La répétition litanique de l'Ave Maria devient une louange incessante du Christ... « Le fruit de tes entrailles est béni ». La répétition de l'Ave Maria constitue la trame sur laquelle se développe la contemplation des mystères : à chaque Ave, Jésus se présente tour à tour dans la succession des mystères comme Fils de Dieu et fils de la Vierge.
Si on veut trouver dans le Rosaire un « résumé de l’Évangile », selon une formule qu’affectionne Jean Paul II, il convient de parler de la vie publique du Christ : « Les mystères lumineux ». Tant que je suis dans le monde, je suis la lumière du monde.

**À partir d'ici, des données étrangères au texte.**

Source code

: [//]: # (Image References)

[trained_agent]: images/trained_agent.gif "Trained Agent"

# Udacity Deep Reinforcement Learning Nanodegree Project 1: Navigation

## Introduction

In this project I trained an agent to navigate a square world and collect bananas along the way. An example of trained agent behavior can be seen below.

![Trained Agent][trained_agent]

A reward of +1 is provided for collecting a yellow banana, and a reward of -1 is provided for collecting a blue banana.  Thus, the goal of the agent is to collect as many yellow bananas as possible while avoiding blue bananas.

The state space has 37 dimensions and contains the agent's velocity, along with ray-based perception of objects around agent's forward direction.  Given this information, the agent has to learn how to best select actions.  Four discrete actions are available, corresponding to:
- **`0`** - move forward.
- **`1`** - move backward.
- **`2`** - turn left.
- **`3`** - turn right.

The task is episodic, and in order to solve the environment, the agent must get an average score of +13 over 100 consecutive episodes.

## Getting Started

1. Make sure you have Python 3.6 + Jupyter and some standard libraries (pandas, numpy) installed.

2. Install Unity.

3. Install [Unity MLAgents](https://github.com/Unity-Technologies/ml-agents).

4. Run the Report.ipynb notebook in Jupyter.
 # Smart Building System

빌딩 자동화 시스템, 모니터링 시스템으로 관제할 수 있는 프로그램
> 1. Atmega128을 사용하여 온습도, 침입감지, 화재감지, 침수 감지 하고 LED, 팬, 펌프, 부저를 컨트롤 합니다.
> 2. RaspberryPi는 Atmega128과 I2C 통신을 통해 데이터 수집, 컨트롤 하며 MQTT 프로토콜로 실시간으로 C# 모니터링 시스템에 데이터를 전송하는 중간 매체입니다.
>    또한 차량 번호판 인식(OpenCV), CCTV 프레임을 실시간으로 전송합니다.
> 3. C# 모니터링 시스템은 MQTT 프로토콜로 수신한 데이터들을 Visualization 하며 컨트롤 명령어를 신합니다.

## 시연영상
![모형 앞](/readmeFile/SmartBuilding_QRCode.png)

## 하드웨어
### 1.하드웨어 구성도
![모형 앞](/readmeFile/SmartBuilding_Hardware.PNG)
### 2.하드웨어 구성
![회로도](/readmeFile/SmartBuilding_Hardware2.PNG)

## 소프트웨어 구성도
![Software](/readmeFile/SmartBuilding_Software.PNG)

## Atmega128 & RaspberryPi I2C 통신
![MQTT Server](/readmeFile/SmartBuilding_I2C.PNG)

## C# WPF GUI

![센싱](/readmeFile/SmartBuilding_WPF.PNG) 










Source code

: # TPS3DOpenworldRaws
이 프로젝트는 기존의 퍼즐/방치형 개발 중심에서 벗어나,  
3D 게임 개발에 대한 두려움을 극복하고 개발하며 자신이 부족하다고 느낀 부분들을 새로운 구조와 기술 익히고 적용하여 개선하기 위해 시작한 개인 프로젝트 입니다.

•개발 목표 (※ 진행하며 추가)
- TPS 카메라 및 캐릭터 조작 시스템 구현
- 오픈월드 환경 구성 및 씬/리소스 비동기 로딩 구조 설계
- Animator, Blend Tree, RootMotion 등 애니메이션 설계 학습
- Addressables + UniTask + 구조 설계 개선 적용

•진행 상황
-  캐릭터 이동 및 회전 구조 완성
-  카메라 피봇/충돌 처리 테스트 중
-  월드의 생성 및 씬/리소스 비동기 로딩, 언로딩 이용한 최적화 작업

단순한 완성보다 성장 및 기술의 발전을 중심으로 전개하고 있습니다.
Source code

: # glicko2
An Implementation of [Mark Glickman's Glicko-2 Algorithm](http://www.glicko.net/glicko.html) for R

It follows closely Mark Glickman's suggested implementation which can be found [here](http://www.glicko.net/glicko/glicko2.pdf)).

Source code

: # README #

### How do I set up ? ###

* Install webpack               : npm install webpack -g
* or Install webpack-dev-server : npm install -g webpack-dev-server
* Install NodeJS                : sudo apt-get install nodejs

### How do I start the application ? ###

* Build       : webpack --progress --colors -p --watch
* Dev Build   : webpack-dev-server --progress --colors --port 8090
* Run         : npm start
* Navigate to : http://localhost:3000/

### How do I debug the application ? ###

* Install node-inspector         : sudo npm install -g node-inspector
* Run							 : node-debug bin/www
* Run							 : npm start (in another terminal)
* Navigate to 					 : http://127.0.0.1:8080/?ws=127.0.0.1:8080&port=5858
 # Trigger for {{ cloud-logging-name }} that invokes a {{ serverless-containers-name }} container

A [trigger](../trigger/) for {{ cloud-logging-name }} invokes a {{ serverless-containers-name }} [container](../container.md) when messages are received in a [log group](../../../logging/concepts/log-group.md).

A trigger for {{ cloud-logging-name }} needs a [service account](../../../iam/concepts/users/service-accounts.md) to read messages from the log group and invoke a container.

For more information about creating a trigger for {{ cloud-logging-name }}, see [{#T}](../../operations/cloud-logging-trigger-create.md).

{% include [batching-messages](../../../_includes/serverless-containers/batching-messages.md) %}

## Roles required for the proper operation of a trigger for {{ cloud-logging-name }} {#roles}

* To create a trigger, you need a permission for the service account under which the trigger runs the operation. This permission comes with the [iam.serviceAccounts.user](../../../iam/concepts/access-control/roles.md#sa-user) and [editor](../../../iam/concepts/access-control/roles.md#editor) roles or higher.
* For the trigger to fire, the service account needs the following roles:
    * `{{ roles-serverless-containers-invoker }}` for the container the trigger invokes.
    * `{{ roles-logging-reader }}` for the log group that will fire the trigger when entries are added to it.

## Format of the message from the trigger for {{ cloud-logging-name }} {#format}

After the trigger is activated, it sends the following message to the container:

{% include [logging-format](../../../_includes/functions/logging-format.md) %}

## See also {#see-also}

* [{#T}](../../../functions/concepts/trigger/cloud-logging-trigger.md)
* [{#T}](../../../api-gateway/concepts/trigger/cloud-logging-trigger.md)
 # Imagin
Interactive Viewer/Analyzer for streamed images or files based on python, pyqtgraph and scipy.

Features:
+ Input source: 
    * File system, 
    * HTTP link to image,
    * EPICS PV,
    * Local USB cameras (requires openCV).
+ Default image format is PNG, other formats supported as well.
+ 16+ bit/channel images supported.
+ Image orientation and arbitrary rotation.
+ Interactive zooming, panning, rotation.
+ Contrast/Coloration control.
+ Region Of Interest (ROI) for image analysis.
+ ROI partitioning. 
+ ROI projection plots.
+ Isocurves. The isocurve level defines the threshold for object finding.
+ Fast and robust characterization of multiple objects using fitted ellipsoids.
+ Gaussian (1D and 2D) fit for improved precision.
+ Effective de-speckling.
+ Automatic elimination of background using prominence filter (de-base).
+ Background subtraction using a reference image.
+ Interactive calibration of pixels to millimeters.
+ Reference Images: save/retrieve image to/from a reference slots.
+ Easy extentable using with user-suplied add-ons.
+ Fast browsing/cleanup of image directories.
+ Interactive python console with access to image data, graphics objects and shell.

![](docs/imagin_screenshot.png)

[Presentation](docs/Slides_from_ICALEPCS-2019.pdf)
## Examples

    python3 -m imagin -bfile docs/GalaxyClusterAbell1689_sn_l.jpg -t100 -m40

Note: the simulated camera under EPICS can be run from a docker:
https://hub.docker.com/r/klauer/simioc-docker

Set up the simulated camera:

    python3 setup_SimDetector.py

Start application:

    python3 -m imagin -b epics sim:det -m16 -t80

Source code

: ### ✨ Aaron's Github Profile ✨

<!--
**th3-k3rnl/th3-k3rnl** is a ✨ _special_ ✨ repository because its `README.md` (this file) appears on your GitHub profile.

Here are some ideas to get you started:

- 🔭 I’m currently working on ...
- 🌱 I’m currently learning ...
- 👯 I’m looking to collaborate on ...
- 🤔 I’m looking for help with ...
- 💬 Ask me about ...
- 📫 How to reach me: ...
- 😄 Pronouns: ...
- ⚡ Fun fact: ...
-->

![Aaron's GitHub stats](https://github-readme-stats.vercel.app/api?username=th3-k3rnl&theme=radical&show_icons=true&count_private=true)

C'est dans l'espace de ces mystères, que nous contemplons des aspects importants de la personne du Christ en tant que révélateur définitif de Dieu. Proclamé Fils bien-aimé du Père lors du Baptême dans le Jourdain, il est Celui qui annonce la venue du Royaume, en témoigne par ses œuvres, en proclame les exigences.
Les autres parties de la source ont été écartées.